How to work with PKCS#11 module

Using GUI

To switch encryption to PKCS#11 module before database encryption, click "Options" and navigate to "Modules" tab.

Select module from drop-down list of modules. After module selection, it scans for attached tokens and adds its labels to token drop-down list. Login to the token if required to select the key. DbDefence lists only AES keys. Other types are not supported. Select required key from key drop-down list.

There are several restrictions on the modules. Before adding the module please read dbd_add_module

When you switch to PKCS#11 module encryption, AES-128 and AES-256 settings from "Encryption" and "Binding" does not affect encryption anymore.

PIN for Activecrypt Demo PKCS#11: 0000.

We recommend to press "Test" to check module operations on both client and server sides. It also estimates speed of encryption for a single thread. The actual speed of database encryption will be faster because SQL Server runs in multi-threaded environment.

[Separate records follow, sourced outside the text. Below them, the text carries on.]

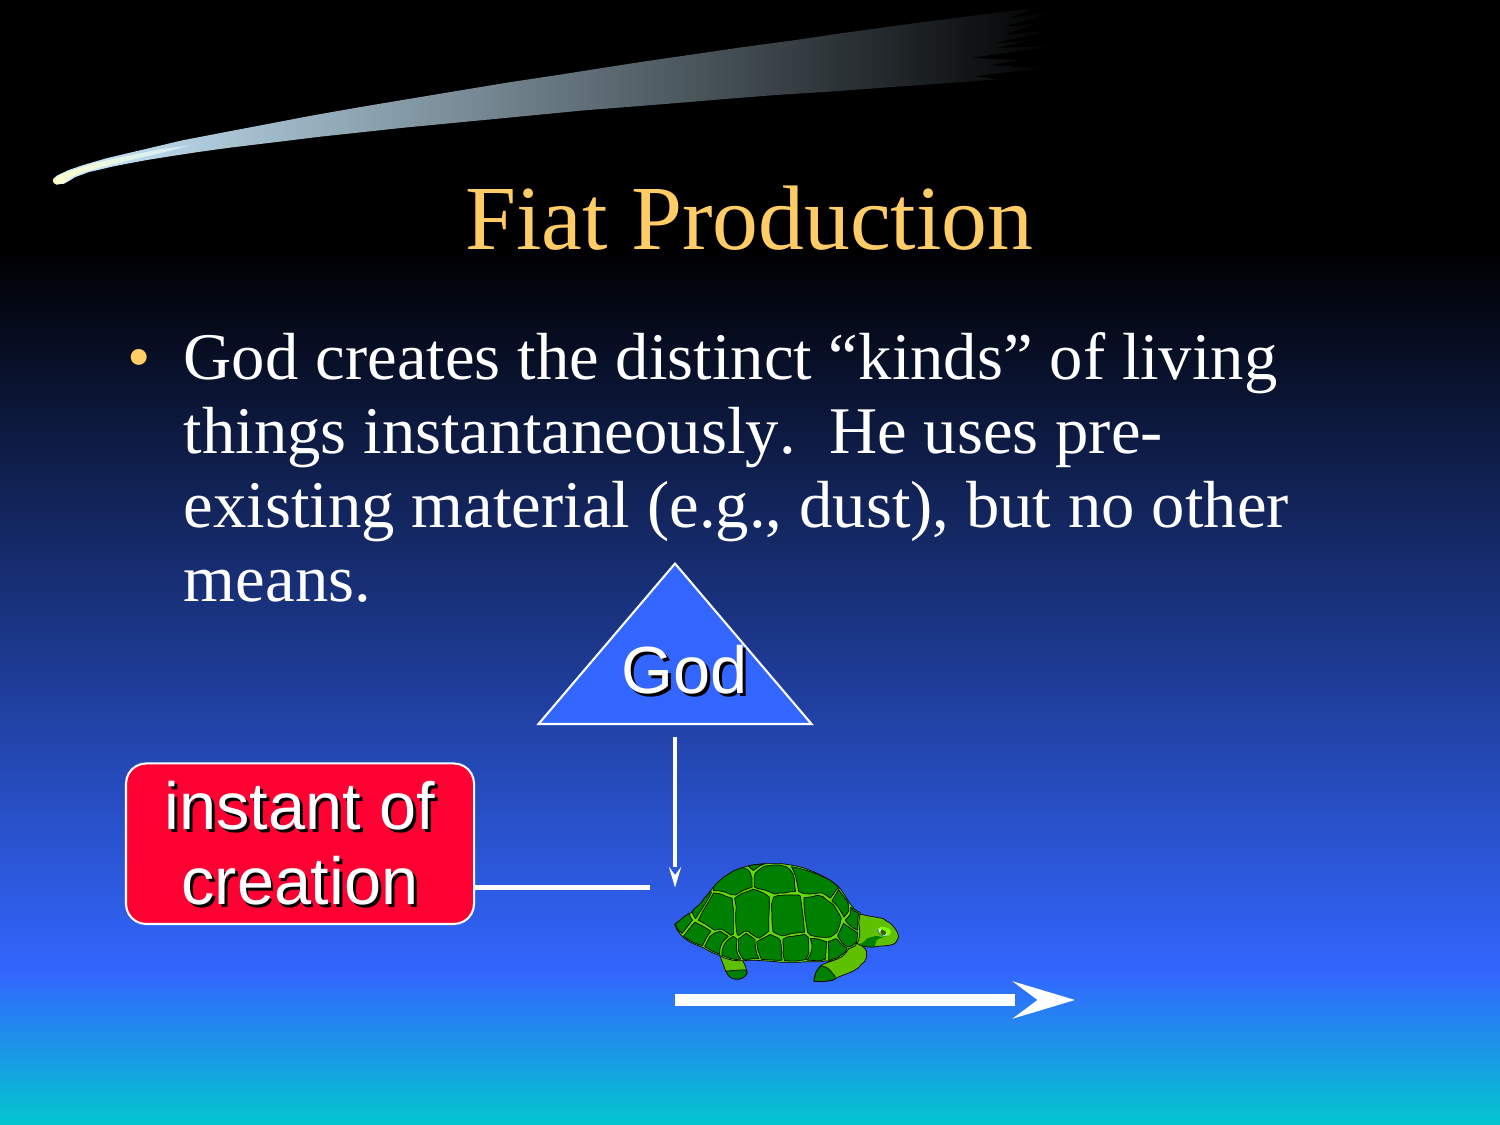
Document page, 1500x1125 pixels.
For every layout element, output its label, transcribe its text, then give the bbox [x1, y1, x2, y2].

text_box God [538, 563, 812, 725]
title Fiat Production [112, 124, 1388, 312]
chart [673, 862, 900, 983]
text_box instant of creation [126, 763, 475, 924]
list God creates the distinct “kinds” of living things instantaneously. He uses pre-existing material (e.g., dust), but no other means. [112, 312, 1388, 663]
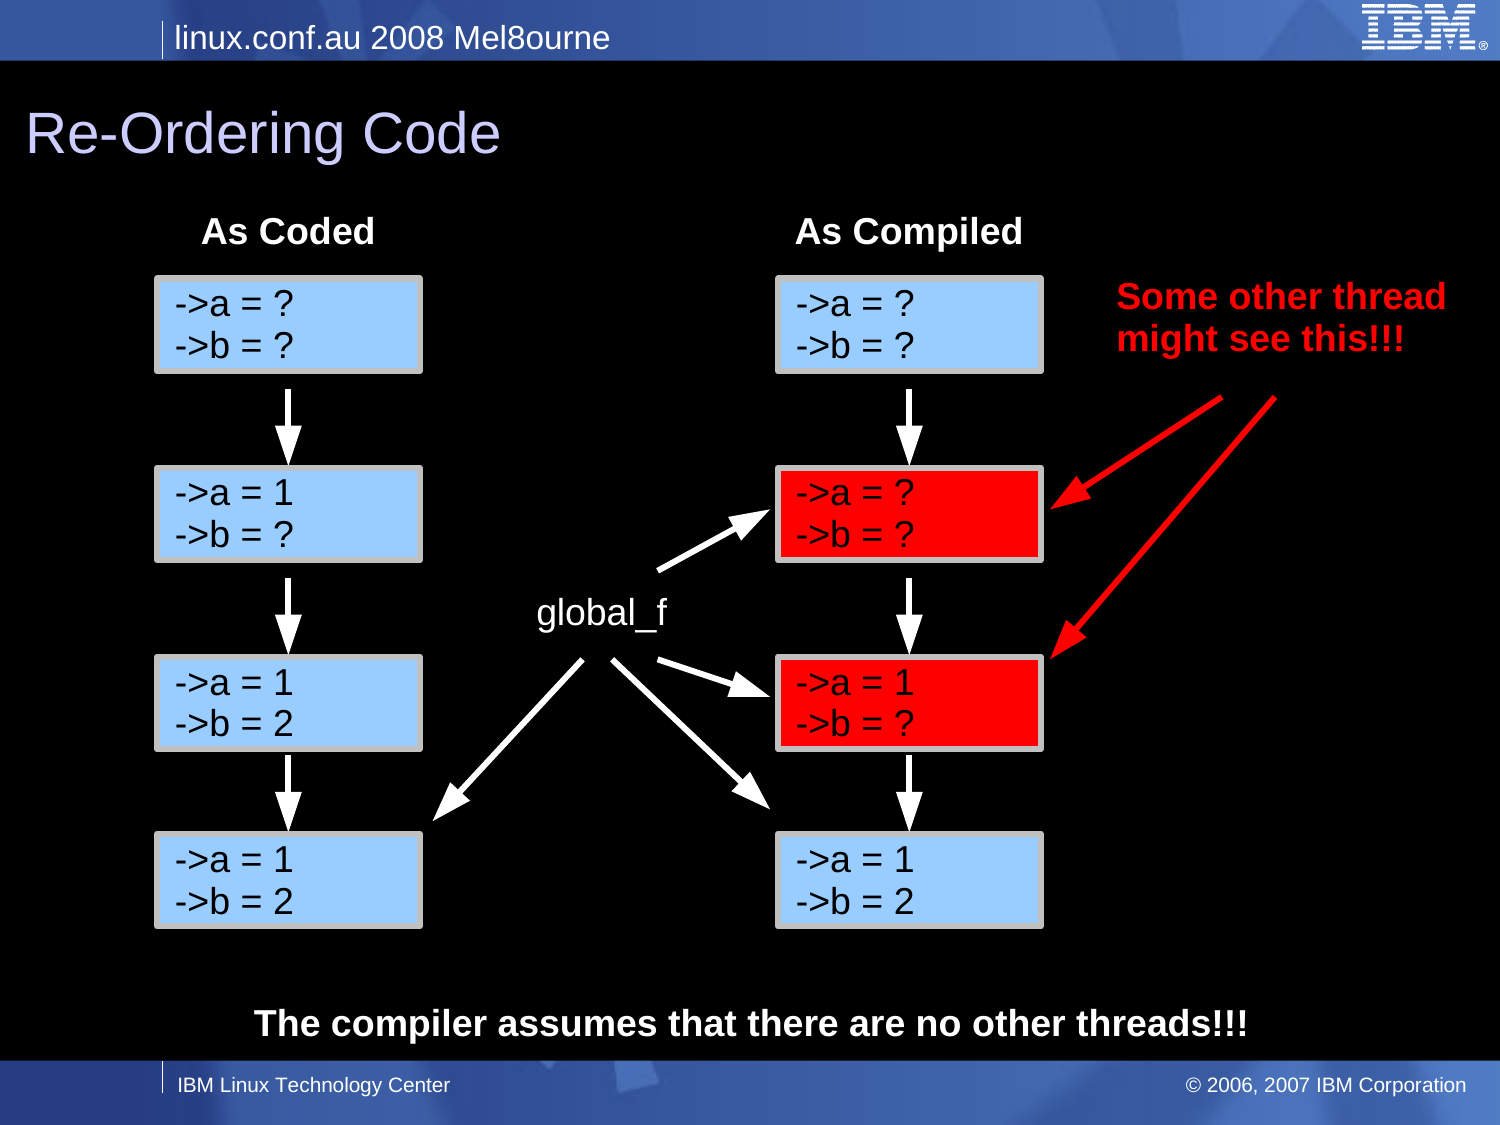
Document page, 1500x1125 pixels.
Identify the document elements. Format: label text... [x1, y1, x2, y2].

title Re-Ordering Code [25, 94, 1378, 177]
text_box As Coded [186, 203, 391, 261]
text_box Some other thread might see this!!! [1101, 268, 1463, 368]
picture [0, 1061, 1500, 1125]
text_box ->a = 1 ->b = 2 [157, 833, 420, 927]
text_box ->a = ? ->b = ? [778, 467, 1041, 561]
text_box ->a = 1 ->b = ? [157, 467, 420, 561]
text_box ->a = ? ->b = ? [778, 278, 1041, 372]
picture [0, 0, 1500, 60]
text_box ->a = 1 ->b = 2 [157, 656, 420, 750]
text_box As Compiled [779, 203, 1039, 261]
text_box ->a = 1 ->b = ? [778, 656, 1041, 750]
text_box ->a = ? ->b = ? [157, 278, 420, 372]
text_box ->a = 1 ->b = 2 [778, 833, 1041, 927]
text_box global_f [521, 584, 682, 642]
text_box The compiler assumes that there are no other threads!!! [239, 994, 1265, 1052]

You may generate the source code of the tool to decrypt/encrypt database. Click here to find more.

If test succeed you may continue with another settings or click "Ok" to confirm settings.

Enter encryption password as it would be done without a module. With PKCS#11 encryption the password is still used, however it does not participate in encryption directly. It is used only to check access and to initiate database decryption. Encryption is entirely performed by the module.

Click "Encrypt" to start Encryption

Using command line

There are 4 additional parameters to encrypt the database using PKCS module from command line:

-m module name

-O slot number

-i token pin

-l key label


dbencrypt.exe -S .\myserver -d testdb -p SrongPass -m etoken -O 1 -i 1111 -l keylabel

Demo PKCS#11 Module

Activecrypt Software provides very basic PKCS#11 module. It contains only one token and only one AES key. Token password '0000'.

Token implements basic encryption with random access cipher. Activecrypt customers may get the source code.